The rise in cases and deaths has prompted officials to take precautions in regards to holding large events in order to limit exposure to the virus. Washington Governor Jay Inslee has banned events that hold more than 250 people, for example, and a similar guideline is being followed loosely in Oregon.
The 16th annual Northwest Career Fair, scheduled for March 10, was canceled over the weekend just a few days before the event was to be held.
“We are heartbroken,” said Portland Workforce Alliance Board President Anna Yates of Swift. “The Careers Expo is a unique community event and the breakfast is a celebration of so many partnerships.”
The event, which takes a year of planning, brings together industry partners and high school students at the Oregon Convention Center to ignite their passion for careers after high school. It also provides resume writing tips and practice interviewing for jobs.
“I was looking forward to going and getting a CRLE done, one of the graduation requirements,” said Jaxon Anderson, a freshman.
The cancellation of the career fair started a wave of events either being canceled or postponed. Cleveland’s popular Versus assembly, scheduled for Thursday, March 12, was postponed as was the dance, to be held Friday, March 13. The spring band concert, scheduled for Wednesday, March 11 was canceled.
“I had plans on Friday to go to the dance, but now that it’s not happening my plans are a bit messed up,” said Sylvia Strupp, sophomore.
According to Phu Dao, attendance coach, attendance has not yet dropped in the past few weeks, but says that it may do so as the virus gains ground in Portland.
Across the US, multiple schools have been closed due to exposure to the Coronavirus and the students have been taking part in “long distance learning.” In an interview, Principal Paul Cook talked about the likelihood of this happening at Cleveland.
“There are really no concrete answers right now,” he said. He also clarified that “it’s essentially a district decision, so it’s all up to the district to decide.”
The COVID-19 virus is also ruining Spring Break plans.
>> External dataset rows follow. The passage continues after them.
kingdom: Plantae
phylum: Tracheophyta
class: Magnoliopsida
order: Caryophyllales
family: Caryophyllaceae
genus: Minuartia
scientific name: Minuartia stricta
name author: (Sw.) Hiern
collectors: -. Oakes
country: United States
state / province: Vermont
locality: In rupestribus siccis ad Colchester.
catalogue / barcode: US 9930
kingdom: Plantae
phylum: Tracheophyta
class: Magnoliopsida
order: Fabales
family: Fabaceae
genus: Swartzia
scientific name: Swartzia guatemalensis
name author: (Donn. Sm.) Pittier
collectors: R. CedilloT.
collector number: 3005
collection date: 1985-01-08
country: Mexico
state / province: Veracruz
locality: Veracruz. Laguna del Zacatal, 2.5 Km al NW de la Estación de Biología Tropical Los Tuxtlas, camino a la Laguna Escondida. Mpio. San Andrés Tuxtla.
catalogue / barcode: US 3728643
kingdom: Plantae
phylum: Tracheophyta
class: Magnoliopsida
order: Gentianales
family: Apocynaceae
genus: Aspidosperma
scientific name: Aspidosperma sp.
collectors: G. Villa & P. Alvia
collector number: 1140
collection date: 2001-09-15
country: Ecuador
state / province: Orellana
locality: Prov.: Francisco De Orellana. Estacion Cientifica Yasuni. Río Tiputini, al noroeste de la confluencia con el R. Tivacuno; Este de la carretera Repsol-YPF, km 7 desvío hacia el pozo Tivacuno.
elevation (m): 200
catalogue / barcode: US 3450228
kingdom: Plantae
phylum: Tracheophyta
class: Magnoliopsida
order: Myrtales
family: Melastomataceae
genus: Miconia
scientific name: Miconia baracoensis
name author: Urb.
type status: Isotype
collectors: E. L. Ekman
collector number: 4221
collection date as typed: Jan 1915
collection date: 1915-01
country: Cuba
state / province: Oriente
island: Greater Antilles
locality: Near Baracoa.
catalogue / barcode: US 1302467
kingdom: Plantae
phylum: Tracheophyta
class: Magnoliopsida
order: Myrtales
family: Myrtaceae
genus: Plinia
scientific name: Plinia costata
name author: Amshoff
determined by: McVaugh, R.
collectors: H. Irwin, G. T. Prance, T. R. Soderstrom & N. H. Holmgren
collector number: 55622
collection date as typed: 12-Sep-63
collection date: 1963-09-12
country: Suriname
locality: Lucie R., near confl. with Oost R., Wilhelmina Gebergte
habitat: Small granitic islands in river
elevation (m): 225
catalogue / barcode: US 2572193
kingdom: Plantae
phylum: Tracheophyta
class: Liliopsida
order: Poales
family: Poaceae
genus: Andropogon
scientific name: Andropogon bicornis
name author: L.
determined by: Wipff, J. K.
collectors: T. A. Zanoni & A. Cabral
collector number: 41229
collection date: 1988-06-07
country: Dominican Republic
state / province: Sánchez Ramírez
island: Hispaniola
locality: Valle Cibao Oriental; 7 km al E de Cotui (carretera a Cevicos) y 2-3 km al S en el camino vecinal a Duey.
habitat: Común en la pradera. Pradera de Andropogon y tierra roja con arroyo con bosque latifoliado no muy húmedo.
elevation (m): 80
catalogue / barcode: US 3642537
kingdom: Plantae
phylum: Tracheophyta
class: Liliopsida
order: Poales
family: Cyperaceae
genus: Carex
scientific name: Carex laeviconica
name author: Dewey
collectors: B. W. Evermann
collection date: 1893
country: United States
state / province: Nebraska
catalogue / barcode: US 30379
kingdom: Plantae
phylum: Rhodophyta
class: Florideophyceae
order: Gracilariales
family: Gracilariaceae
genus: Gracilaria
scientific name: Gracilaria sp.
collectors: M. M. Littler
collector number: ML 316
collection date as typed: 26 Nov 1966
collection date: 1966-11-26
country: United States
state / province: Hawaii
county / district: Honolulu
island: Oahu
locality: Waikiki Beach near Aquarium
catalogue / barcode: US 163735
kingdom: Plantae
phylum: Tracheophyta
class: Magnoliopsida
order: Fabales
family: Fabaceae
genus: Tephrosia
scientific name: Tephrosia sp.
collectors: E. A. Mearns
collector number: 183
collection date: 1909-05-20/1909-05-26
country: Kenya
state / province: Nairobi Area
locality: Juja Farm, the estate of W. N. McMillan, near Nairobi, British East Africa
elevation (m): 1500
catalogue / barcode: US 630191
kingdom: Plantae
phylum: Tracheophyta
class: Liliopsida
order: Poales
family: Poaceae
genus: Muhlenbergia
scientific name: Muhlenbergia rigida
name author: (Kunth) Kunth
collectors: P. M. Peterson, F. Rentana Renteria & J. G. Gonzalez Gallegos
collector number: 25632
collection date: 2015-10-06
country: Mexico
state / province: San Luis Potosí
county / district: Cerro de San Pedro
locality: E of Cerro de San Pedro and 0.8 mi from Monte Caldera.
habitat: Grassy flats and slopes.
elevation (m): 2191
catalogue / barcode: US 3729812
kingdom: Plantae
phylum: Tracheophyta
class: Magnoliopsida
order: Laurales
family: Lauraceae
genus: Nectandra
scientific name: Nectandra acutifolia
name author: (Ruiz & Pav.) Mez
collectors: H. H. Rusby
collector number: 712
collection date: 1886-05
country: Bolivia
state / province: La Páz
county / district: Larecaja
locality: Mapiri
Senior Rael Wendrow and her family and some friends had planned a trip from March 18-29 to Israel, but her family was notified March 6 that Israel health authorities were mandating a two-week quarantine protocol for any new arrivals to the country, effectively ending their plans.
“I’m hugely disappointed,” Wendrow said, citing the fact that many members of her family have been as well as friends and have related that it was a spiritual journey for them. “I just really wanted to go and see what the hype is all about. Israel is the home of the Jews. It’s amazing and special. I just wanted to understand it. It’s very devastating.”
Wendrow said that the tour her family is on is postponed, not canceled, “which technically means we can still go on the trip, but I don’t know if I will want to go in another year because I’ll be in college. The only good outcome of not going to Israel is that I can keep my perfect attendance in Hebrew school,” Wendrow said.
The Cleveland band has been planning to go to Disneyland over Spring Break. So far, this is still going to happen, but many other school events have been canceled as well as some students’ Spring Break plans being changed or canceled.
On the other hand, many people have alternatives to enjoy the break, like staying closer to home, or driving instead of taking an airplane.